◆ TEXTO FORNECIDO ◆

O QUE DIZ O GUILHERME?
“Não
pago nada ao meu pai. Nem poderia pagar. Era um pequeníssimo negócio
que, retirando os custos, pouco dava, ou nada -a não ser para ele
estar ali entretido. Não passei este quiosque da praça velha para meu nome por
causa do facto da Santa Casa da Misericórdia, sempre que há
transmissão, suspender o contrato do totoloto/Euromilhões e haver
um novo processo de concessão. Fui aconselhado a manter assim. Para
além disso, também pesou o facto de o meu pai ser doente e ter
dificuldades na visão. Sempre fiz os descontos e nunca prejudiquei a
Segurança Social.
Agora, com a coima
a balouçar sobre as nossa cabeças, já encerrei o quiosque da
entrada de porta na Rua Rua Ferreira Borges. Querem arrumar com a
sobrevivência dos pobres? É isto que querem? Era melhor o meu pai
andar por aí aos caídos? É tudo muito triste e demasiado aviltante
para ser verdade. É isto, este tipo de perseguição aos pequeninos,
que é o melhor para o país?”
1 comentário:
Eu não conheço o senhor, nem o filho, muito menos o caso concreto. Mas sobre este tipo de novela tenho uma opinião que guardo para mim. Mas poderia o Sr. Luís Fernandes, já agora, informar o dito senhor que não é bonito investigar a vida particular da funcionária, que apenas estava a cumprir a sua função, e também que uma avó tomar conta de uma neta não é exactamente um negócio? Agradecido.

◆ INSTRUÇÃO A ◆
Transcreva todas as frases interrogativas que aparecem na declaração entre aspas do Guilherme, no texto sobre o quiosque.
◆ INSTRUÇÃO B ◆
Reproduza o trecho do texto sobre o quiosque que começa em "O QUE DIZ O" e termina em "Segurança Social.".
As linhas de dados não têm qualquer relação com o texto.

◆ LINHAS DE DADOS ◆
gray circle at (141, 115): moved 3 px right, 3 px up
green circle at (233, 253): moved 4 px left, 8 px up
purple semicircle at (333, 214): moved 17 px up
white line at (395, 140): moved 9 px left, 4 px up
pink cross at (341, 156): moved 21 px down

...

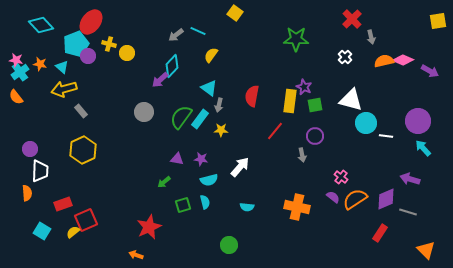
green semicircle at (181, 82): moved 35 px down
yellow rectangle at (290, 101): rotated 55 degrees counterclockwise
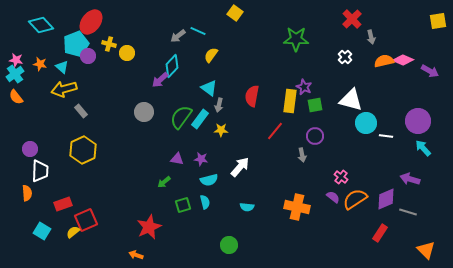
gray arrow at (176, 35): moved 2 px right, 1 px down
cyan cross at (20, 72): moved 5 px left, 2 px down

◆ RESULTADO FINAL A ◆
Querem arrumar com a sobrevivência dos pobres?
É isto que querem?
Era melhor o meu pai andar por aí aos caídos?
É isto, este tipo de perseguição aos pequeninos, que é o melhor para o país?

◆ RESULTADO FINAL B ◆
O QUE DIZ O GUILHERME?
“Não
pago nada ao meu pai. Nem poderia pagar. Era um pequeníssimo negócio
que, retirando os custos, pouco dava, ou nada -a não ser para ele
estar ali entretido. Não passei este quiosque da praça velha para meu nome por
causa do facto da Santa Casa da Misericórdia, sempre que há
transmissão, suspender o contrato do totoloto/Euromilhões e haver
um novo processo de concessão. Fui aconselhado a manter assim. Para
além disso, também pesou o facto de o meu pai ser doente e ter
dificuldades na visão. Sempre fiz os descontos e nunca prejudiquei a
Segurança Social.